Written by Greg Wilkinson
Do you know something about your organization that would look bad if it were reported in the media? Of course you do, we all do. Organizations know things about themselves that would appear troubling if the world knew, or heard them out of context. And at some point we all should make a call – do we say something – or stay silent and hope it isn’t our turn to have 15 scorching minutes of fame in social media?
We see the consequences of those choices – or non-choices – every day, and the impact can be profound and sudden. Two organizations, both of them powerful and sophisticated global brands, have shown us the opposite sides of this coin recently: Facebook and National Geographic.
The proactive positioning of National Geographic about their racist past is an example of how to get out ahead of issues that you know can hurt you. Susan Goldberg, the editor of National Geographic described how they went about publicly facing their shame in her editorial.

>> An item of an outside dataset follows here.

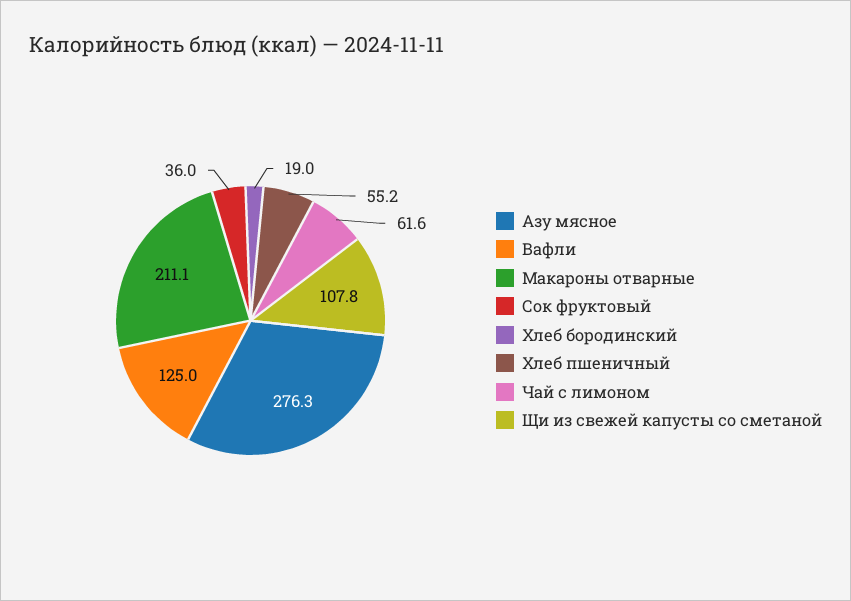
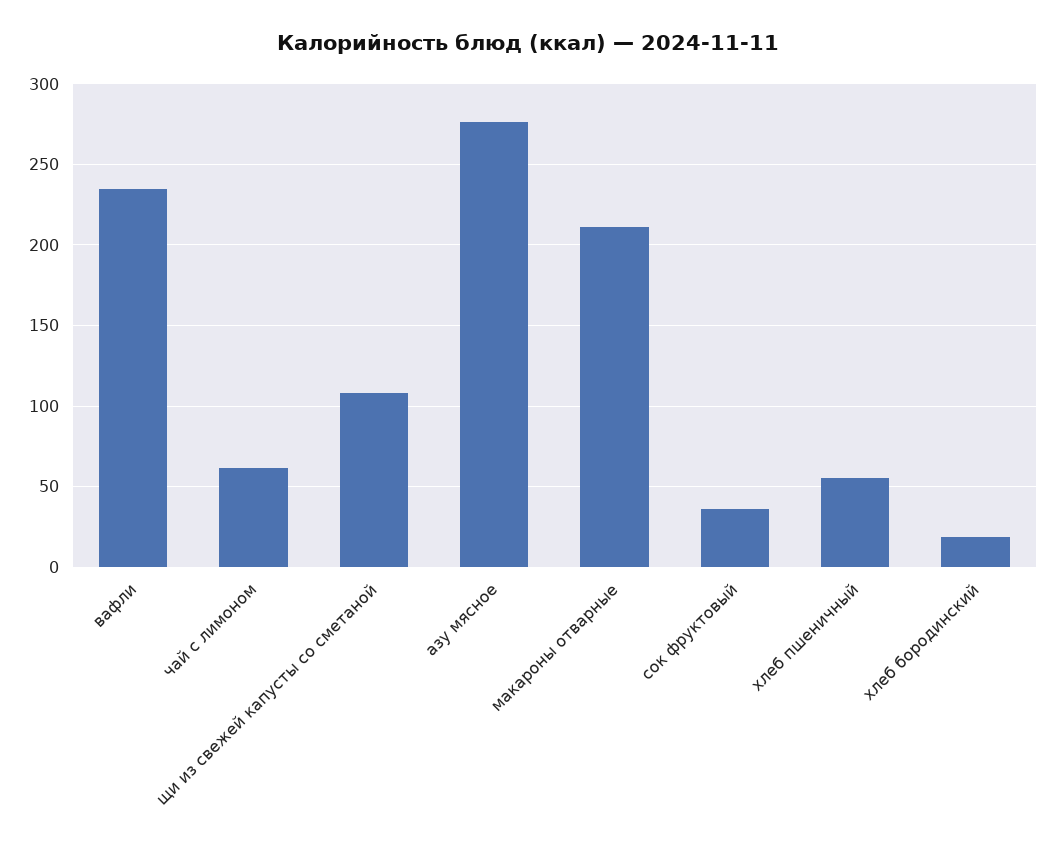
Вафли: 125 -> 235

For most people the racism that was built into National Geographic for decades was not an issue and didn’t have an impact on their perception of the organization today or its work. But for those in the organization it seems like it was a guilty secret (even though it was in the public record – and firmly in the memory banks for many of us of a certain vintage). They did their calculation and decided that their mission and their brand demanded that they address the race issue and to do so meant some serious self-flagellation with the world watching. And the result seems to be net positive brand building, at least so far.
Facebook on the other hand has shown us that they are either wildly arrogant and think we will all just feel their inherent rightness, or they are listening to their lawyers way, way too much. @BobPickard wrote a terrific piece describing how to avoid the sort of “PR Disaster” that has slashed $billions from the value of the company. Facebook made the choice over the last 18 months to let this crisis come to them instead of getting out in front of it.

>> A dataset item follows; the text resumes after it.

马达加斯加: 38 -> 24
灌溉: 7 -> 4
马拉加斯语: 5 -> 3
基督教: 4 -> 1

What are the things that might cause you to consider going public – or not? A pattern of safety or environmental failures; negative indigenous relations; unsavoury executive behaviour; governance gaps; whistleblower claims?

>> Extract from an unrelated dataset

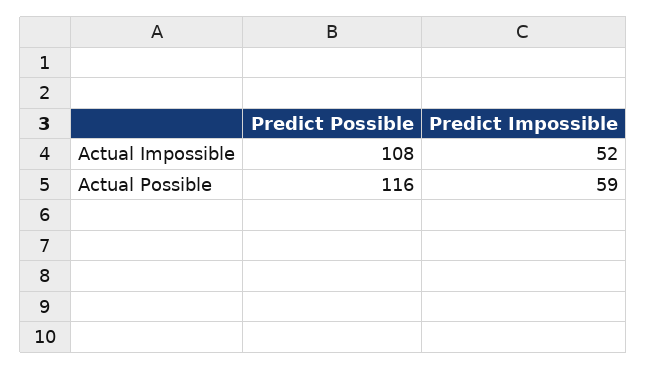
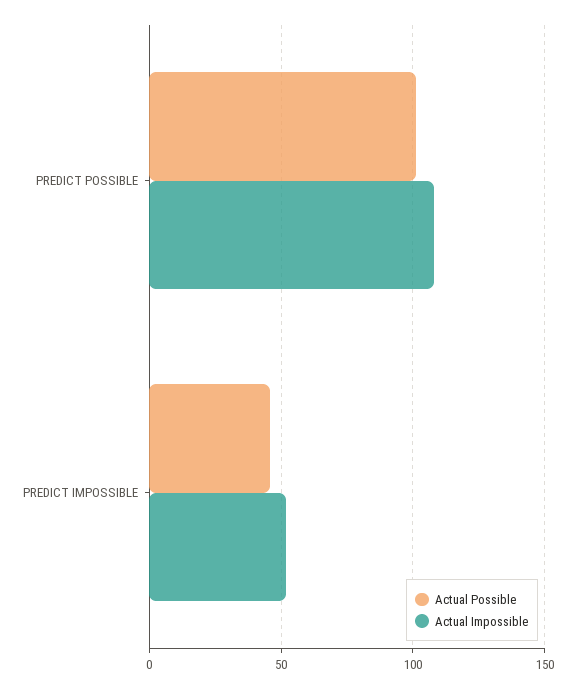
Actual Possible, Predict Possible: 116 -> 100
Actual Possible, Predict Impossible: 59 -> 45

How should your organization make the call on whether it will be better to fess up proactively or not? Here are six ideas and questions to ask.
1. Make disclosure a conscious choice that the senior leadership of the organization buys in to. Decide – don’t just react.
2. Is it “if” this thing blows up or is it really “when”? Get an outside perspective on the likelihood.
3. Could the choice to be noble and forthcoming boomerang, and have the issue become a lot bigger than it deserves to be?
4. Is proactive action simply the right thing to do? Apply your organizational values as a test and if that doesn’t get you an answer ask – would you like to see your choice to not disclose debated by a panel on CBC or CNN?
5. Listen to the lawyers without listening too much to the lawyers. Their job is to let you know the absolute minimum legally acceptable behaviour. That’s one data point, but only one in a complex calculation.
6. Does the organization have the communication culture and capacity to manage the rapid and uncomfortable post-disclosure ebb and flow in social media?
As with many aspects of communication the right answer is often to say nothing. But if you don’t have a policy to ask yourself the hard questions, you run the risk of having both the underlying issue and your choice not to disclose become an unpleasant left/right combination of punches your reputation will take.